__EXERCISE GOAL__:
Would you retype the entries from the first line to the line bearing "1,663.07 | 18-MAY-2018 | | |", both included, leaving out every picture?

__MATERIAL FOR THIS EXERCISE__:
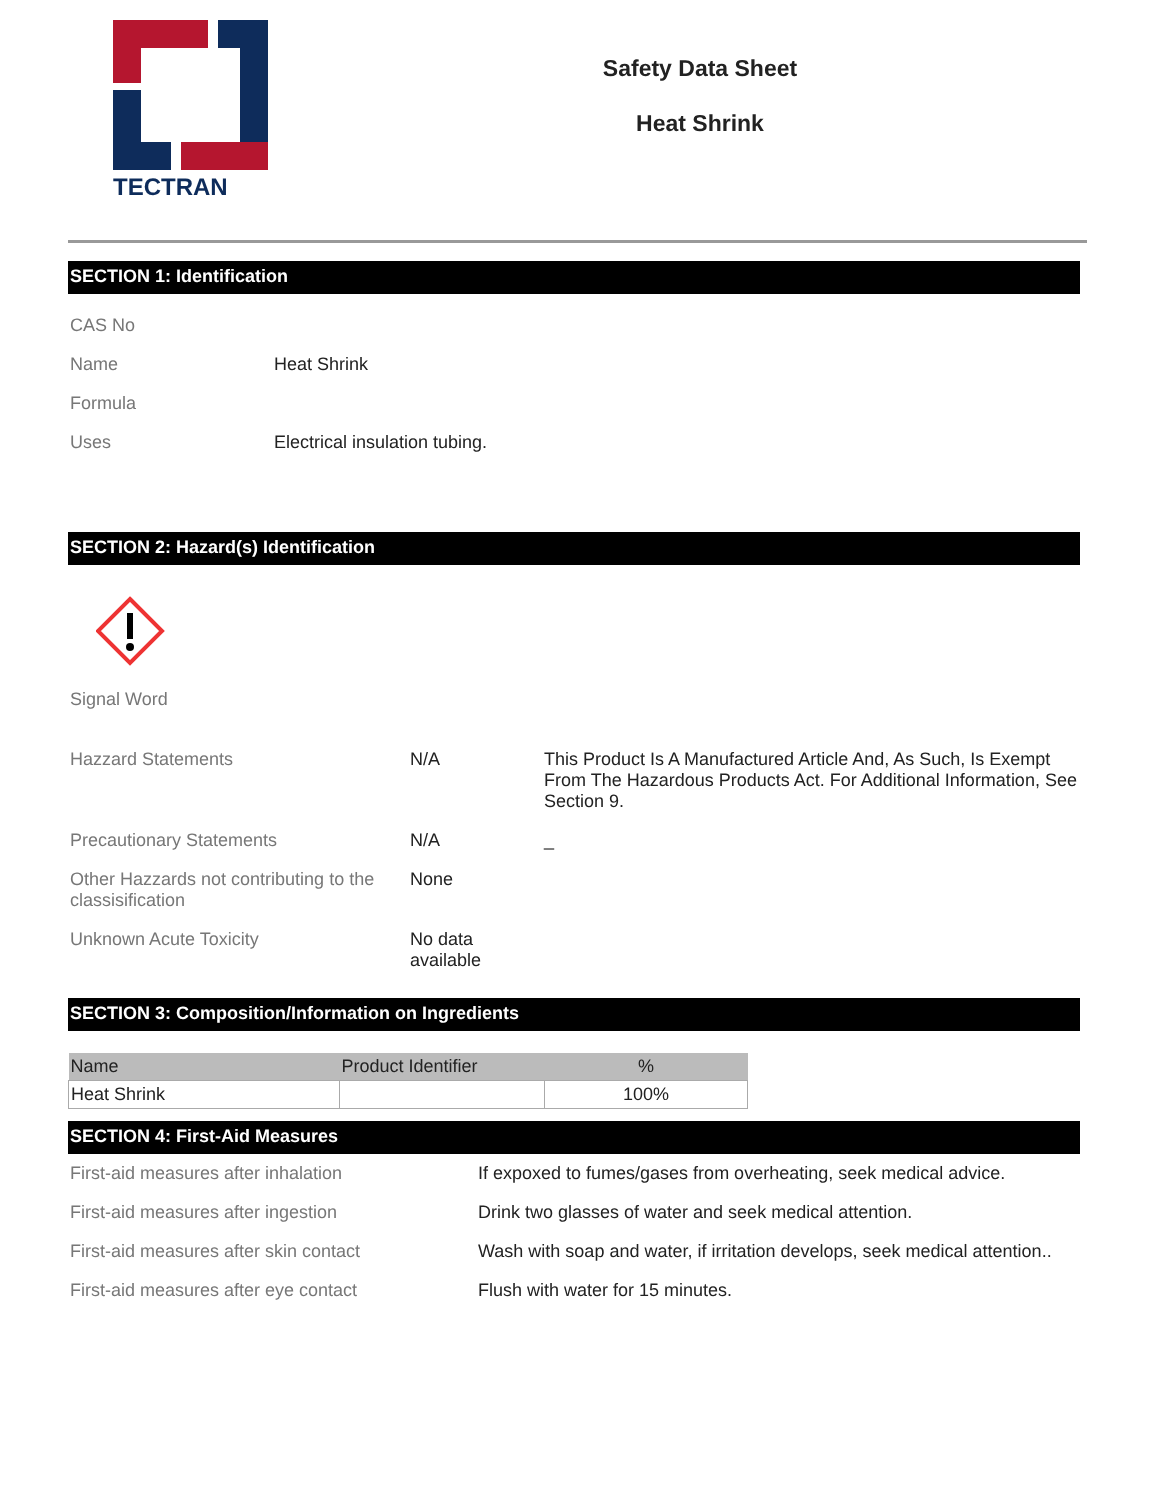TECTRAN
Safety Data Sheet
Heat Shrink
SECTION 1: Identification
| CAS No | |
| Name | Heat Shrink |
| Formula | |
| Uses | Electrical insulation tubing. |
SECTION 2: Hazard(s) Identification
| Signal Word | | |
| Hazzard Statements | N/A | This Product Is A Manufactured Article And, As Such, Is Exempt From The Hazardous Products Act. For Additional Information, See Section 9. |
| Precautionary Statements | N/A | _ |
| Other Hazzards not contributing to the classisification | None | |
| Unknown Acute Toxicity | No data available | |
SECTION 3: Composition/Information on Ingredients
| Name | Product Identifier | % |
| --- | --- | --- |
| Heat Shrink | | 100% |
SECTION 4: First-Aid Measures
| First-aid measures after inhalation | If expoxed to fumes/gases from overheating, seek medical advice. |
| First-aid measures after ingestion | Drink two glasses of water and seek medical attention. |
| First-aid measures after skin contact | Wash with soap and water, if irritation develops, seek medical attention.. |
| First-aid measures after eye contact | Flush with water for 15 minutes. |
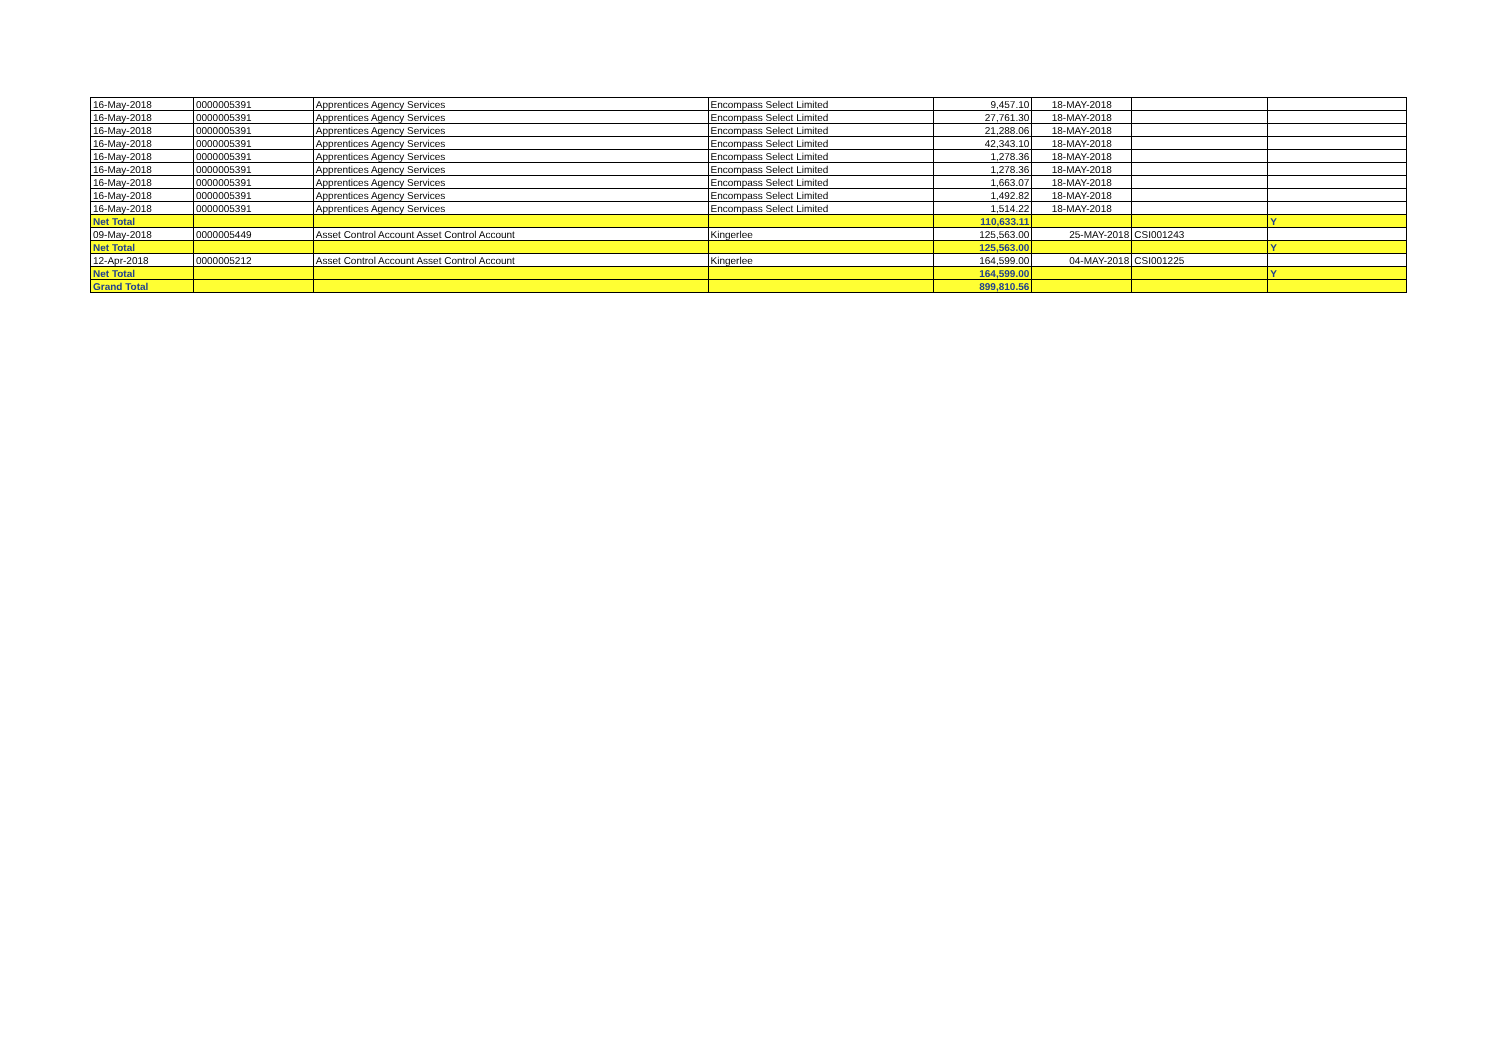| 16-May-2018 | 0000005391 | Apprentices Agency Services | Encompass Select Limited | 9,457.10 | 18-MAY-2018 | | |
| 16-May-2018 | 0000005391 | Apprentices Agency Services | Encompass Select Limited | 27,761.30 | 18-MAY-2018 | | |
| 16-May-2018 | 0000005391 | Apprentices Agency Services | Encompass Select Limited | 21,288.06 | 18-MAY-2018 | | |
| 16-May-2018 | 0000005391 | Apprentices Agency Services | Encompass Select Limited | 42,343.10 | 18-MAY-2018 | | |
| 16-May-2018 | 0000005391 | Apprentices Agency Services | Encompass Select Limited | 1,278.36 | 18-MAY-2018 | | |
| 16-May-2018 | 0000005391 | Apprentices Agency Services | Encompass Select Limited | 1,278.36 | 18-MAY-2018 | | |
| 16-May-2018 | 0000005391 | Apprentices Agency Services | Encompass Select Limited | 1,663.07 | 18-MAY-2018 | | |
| 16-May-2018 | 0000005391 | Apprentices Agency Services | Encompass Select Limited | 1,492.82 | 18-MAY-2018 | | |
| 16-May-2018 | 0000005391 | Apprentices Agency Services | Encompass Select Limited | 1,514.22 | 18-MAY-2018 | | |
| Net Total | | | | 110,633.11 | | | Y |
| 09-May-2018 | 0000005449 | Asset Control Account Asset Control Account | Kingerlee | 125,563.00 | 25-MAY-2018 | CSI001243 | |
| Net Total | | | | 125,563.00 | | | Y |
| 12-Apr-2018 | 0000005212 | Asset Control Account Asset Control Account | Kingerlee | 164,599.00 | 04-MAY-2018 | CSI001225 | |
| Net Total | | | | 164,599.00 | | | Y |
| Grand Total | | | | 899,810.56 | | | |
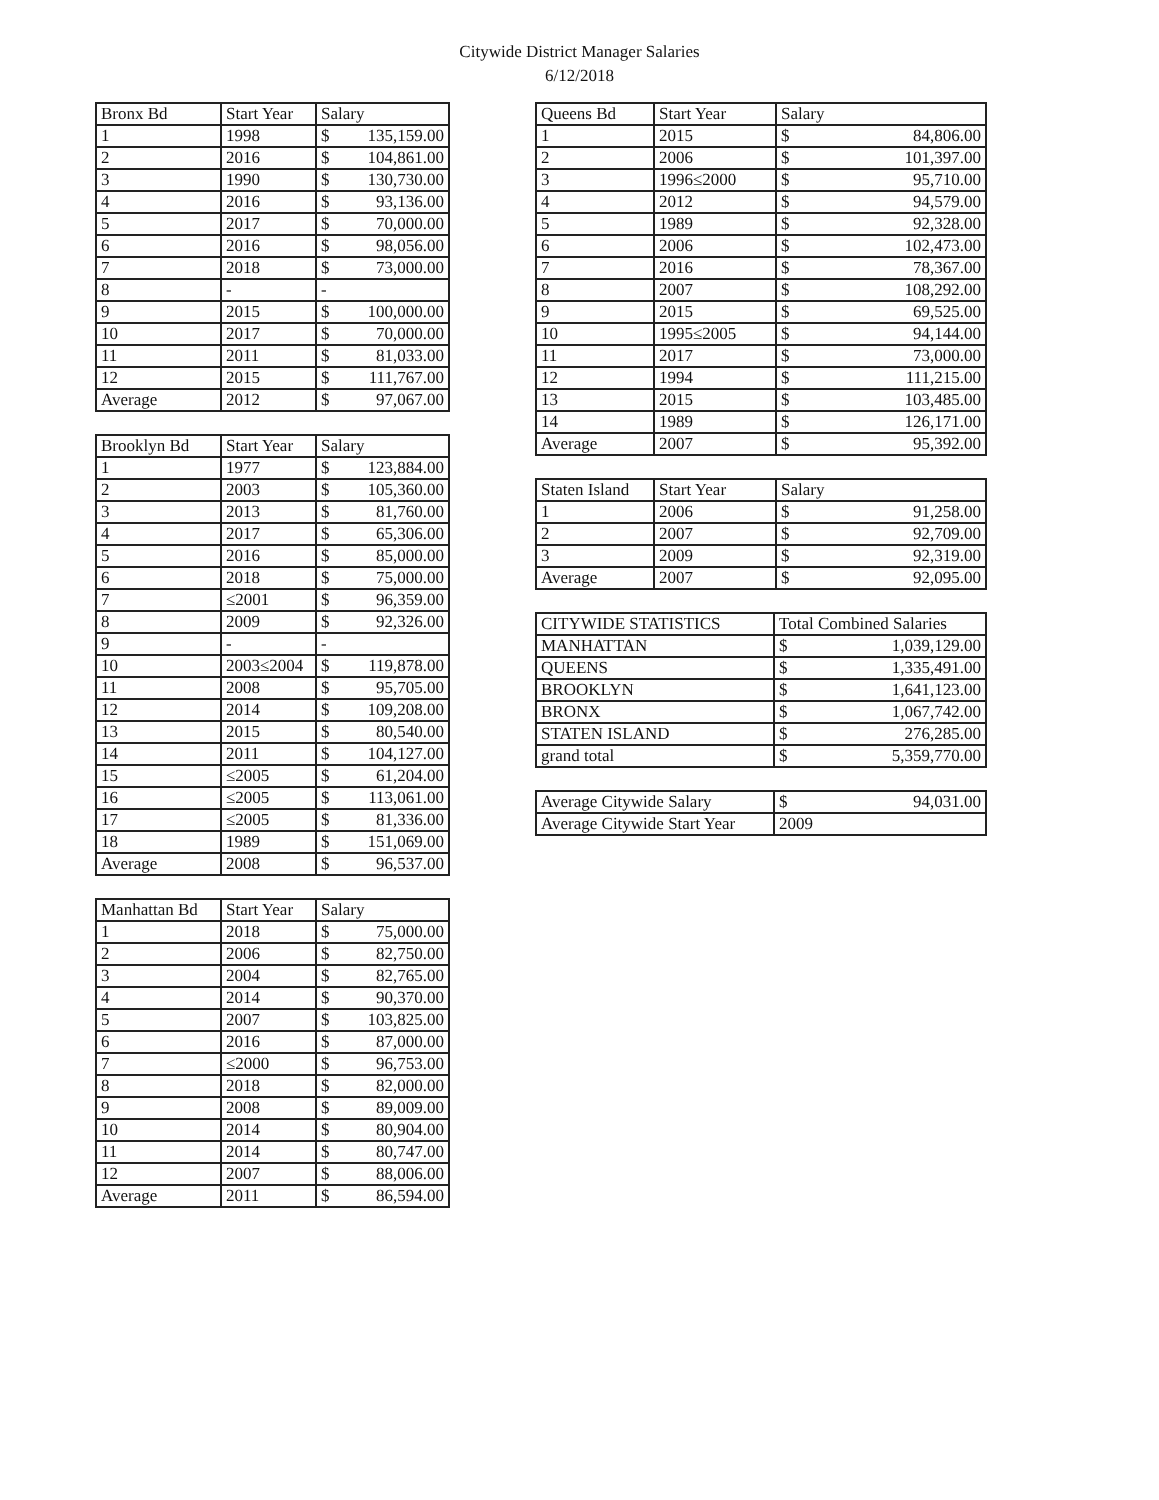Citywide District Manager Salaries
6/12/2018
| Bronx Bd | Start Year | Salary | |
| --- | --- | --- | --- |
| 1 | 1998 | $ | 135,159.00 |
| 2 | 2016 | $ | 104,861.00 |
| 3 | 1990 | $ | 130,730.00 |
| 4 | 2016 | $ | 93,136.00 |
| 5 | 2017 | $ | 70,000.00 |
| 6 | 2016 | $ | 98,056.00 |
| 7 | 2018 | $ | 73,000.00 |
| 8 | - | - | |
| 9 | 2015 | $ | 100,000.00 |
| 10 | 2017 | $ | 70,000.00 |
| 11 | 2011 | $ | 81,033.00 |
| 12 | 2015 | $ | 111,767.00 |
| Average | 2012 | $ | 97,067.00 |
| Brooklyn Bd | Start Year | Salary | |
| --- | --- | --- | --- |
| 1 | 1977 | $ | 123,884.00 |
| 2 | 2003 | $ | 105,360.00 |
| 3 | 2013 | $ | 81,760.00 |
| 4 | 2017 | $ | 65,306.00 |
| 5 | 2016 | $ | 85,000.00 |
| 6 | 2018 | $ | 75,000.00 |
| 7 | ≤2001 | $ | 96,359.00 |
| 8 | 2009 | $ | 92,326.00 |
| 9 | - | - | |
| 10 | 2003≤2004 | $ | 119,878.00 |
| 11 | 2008 | $ | 95,705.00 |
| 12 | 2014 | $ | 109,208.00 |
| 13 | 2015 | $ | 80,540.00 |
| 14 | 2011 | $ | 104,127.00 |
| 15 | ≤2005 | $ | 61,204.00 |
| 16 | ≤2005 | $ | 113,061.00 |
| 17 | ≤2005 | $ | 81,336.00 |
| 18 | 1989 | $ | 151,069.00 |
| Average | 2008 | $ | 96,537.00 |
| Manhattan Bd | Start Year | Salary | |
| --- | --- | --- | --- |
| 1 | 2018 | $ | 75,000.00 |
| 2 | 2006 | $ | 82,750.00 |
| 3 | 2004 | $ | 82,765.00 |
| 4 | 2014 | $ | 90,370.00 |
| 5 | 2007 | $ | 103,825.00 |
| 6 | 2016 | $ | 87,000.00 |
| 7 | ≤2000 | $ | 96,753.00 |
| 8 | 2018 | $ | 82,000.00 |
| 9 | 2008 | $ | 89,009.00 |
| 10 | 2014 | $ | 80,904.00 |
| 11 | 2014 | $ | 80,747.00 |
| 12 | 2007 | $ | 88,006.00 |
| Average | 2011 | $ | 86,594.00 |
| Queens Bd | Start Year | Salary | |
| --- | --- | --- | --- |
| 1 | 2015 | $ | 84,806.00 |
| 2 | 2006 | $ | 101,397.00 |
| 3 | 1996≤2000 | $ | 95,710.00 |
| 4 | 2012 | $ | 94,579.00 |
| 5 | 1989 | $ | 92,328.00 |
| 6 | 2006 | $ | 102,473.00 |
| 7 | 2016 | $ | 78,367.00 |
| 8 | 2007 | $ | 108,292.00 |
| 9 | 2015 | $ | 69,525.00 |
| 10 | 1995≤2005 | $ | 94,144.00 |
| 11 | 2017 | $ | 73,000.00 |
| 12 | 1994 | $ | 111,215.00 |
| 13 | 2015 | $ | 103,485.00 |
| 14 | 1989 | $ | 126,171.00 |
| Average | 2007 | $ | 95,392.00 |
| Staten Island | Start Year | Salary | |
| --- | --- | --- | --- |
| 1 | 2006 | $ | 91,258.00 |
| 2 | 2007 | $ | 92,709.00 |
| 3 | 2009 | $ | 92,319.00 |
| Average | 2007 | $ | 92,095.00 |
| CITYWIDE STATISTICS | Total Combined Salaries | |
| --- | --- | --- |
| MANHATTAN | $ | 1,039,129.00 |
| QUEENS | $ | 1,335,491.00 |
| BROOKLYN | $ | 1,641,123.00 |
| BRONX | $ | 1,067,742.00 |
| STATEN ISLAND | $ | 276,285.00 |
| grand total | $ | 5,359,770.00 |
| Average Citywide Salary | $ | 94,031.00 |
| Average Citywide Start Year | 2009 | |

__RESPONSE TO THE TASK__:
TECTRAN
Safety Data Sheet
Heat Shrink
SECTION 1: Identification
| CAS No | |
| Name | Heat Shrink |
| Formula | |
| Uses | Electrical insulation tubing. |
SECTION 2: Hazard(s) Identification
| Signal Word | | |
| Hazzard Statements | N/A | This Product Is A Manufactured Article And, As Such, Is Exempt From The Hazardous Products Act. For Additional Information, See Section 9. |
| Precautionary Statements | N/A | _ |
| Other Hazzards not contributing to the classisification | None | |
| Unknown Acute Toxicity | No data available | |
SECTION 3: Composition/Information on Ingredients
| Name | Product Identifier | % |
| --- | --- | --- |
| Heat Shrink | | 100% |
SECTION 4: First-Aid Measures
| First-aid measures after inhalation | If expoxed to fumes/gases from overheating, seek medical advice. |
| First-aid measures after ingestion | Drink two glasses of water and seek medical attention. |
| First-aid measures after skin contact | Wash with soap and water, if irritation develops, seek medical attention.. |
| First-aid measures after eye contact | Flush with water for 15 minutes. |
| 16-May-2018 | 0000005391 | Apprentices Agency Services | Encompass Select Limited | 9,457.10 | 18-MAY-2018 | | |
| 16-May-2018 | 0000005391 | Apprentices Agency Services | Encompass Select Limited | 27,761.30 | 18-MAY-2018 | | |
| 16-May-2018 | 0000005391 | Apprentices Agency Services | Encompass Select Limited | 21,288.06 | 18-MAY-2018 | | |
| 16-May-2018 | 0000005391 | Apprentices Agency Services | Encompass Select Limited | 42,343.10 | 18-MAY-2018 | | |
| 16-May-2018 | 0000005391 | Apprentices Agency Services | Encompass Select Limited | 1,278.36 | 18-MAY-2018 | | |
| 16-May-2018 | 0000005391 | Apprentices Agency Services | Encompass Select Limited | 1,278.36 | 18-MAY-2018 | | |
| 16-May-2018 | 0000005391 | Apprentices Agency Services | Encompass Select Limited | 1,663.07 | 18-MAY-2018 | | |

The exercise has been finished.